_Exercise details:_ Search the records below for the string "pinky", and report each line that contains it.

_Stored items:_
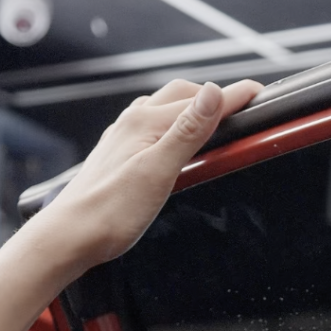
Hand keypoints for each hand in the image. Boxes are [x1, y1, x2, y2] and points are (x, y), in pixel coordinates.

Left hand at [39, 78, 261, 275]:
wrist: (69, 236)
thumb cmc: (108, 212)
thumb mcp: (158, 171)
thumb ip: (188, 131)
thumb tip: (213, 93)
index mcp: (146, 122)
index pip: (202, 100)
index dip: (235, 96)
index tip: (260, 94)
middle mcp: (134, 122)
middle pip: (184, 95)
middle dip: (216, 96)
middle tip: (244, 108)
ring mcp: (125, 137)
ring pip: (167, 109)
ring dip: (194, 109)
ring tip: (217, 121)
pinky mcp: (120, 154)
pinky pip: (153, 127)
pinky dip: (175, 126)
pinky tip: (178, 143)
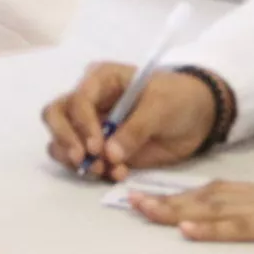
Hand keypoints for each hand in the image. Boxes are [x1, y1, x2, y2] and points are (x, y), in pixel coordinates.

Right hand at [43, 65, 217, 179]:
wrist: (199, 118)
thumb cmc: (179, 98)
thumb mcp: (162, 106)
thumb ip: (136, 128)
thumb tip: (110, 154)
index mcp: (101, 80)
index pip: (76, 99)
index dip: (81, 124)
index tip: (97, 146)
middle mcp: (90, 101)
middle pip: (55, 116)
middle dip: (65, 140)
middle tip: (83, 161)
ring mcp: (93, 127)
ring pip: (61, 142)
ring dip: (76, 160)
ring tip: (104, 170)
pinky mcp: (102, 149)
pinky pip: (84, 162)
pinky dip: (95, 171)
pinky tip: (118, 173)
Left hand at [131, 162, 253, 244]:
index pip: (213, 192)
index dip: (181, 194)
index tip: (152, 196)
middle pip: (203, 196)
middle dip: (165, 199)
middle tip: (129, 199)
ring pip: (213, 207)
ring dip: (175, 209)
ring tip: (142, 210)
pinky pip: (241, 226)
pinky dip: (212, 228)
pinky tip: (189, 230)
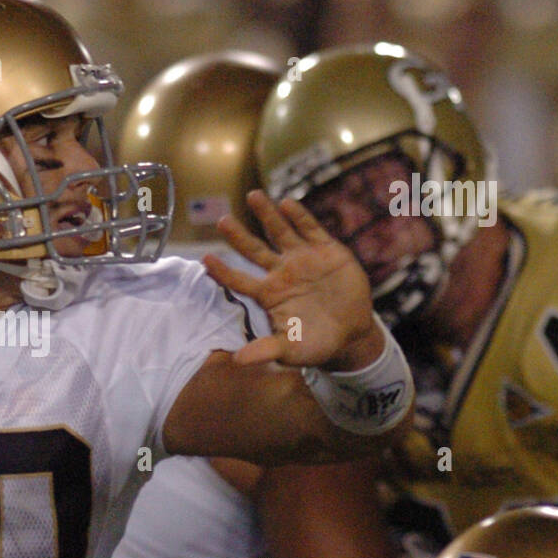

_Response to this task:_
pinky mcp: (120, 154)
pinky pip: (153, 127)
pinky dip: (175, 126)
pinky tip: (178, 143)
pinky mcp: (102, 149)
pinky pip: (84, 162)
pinky dip: (95, 171)
pinky tip: (118, 173)
pinky pip: (241, 226)
pinky dip: (212, 228)
pinky tip: (189, 230)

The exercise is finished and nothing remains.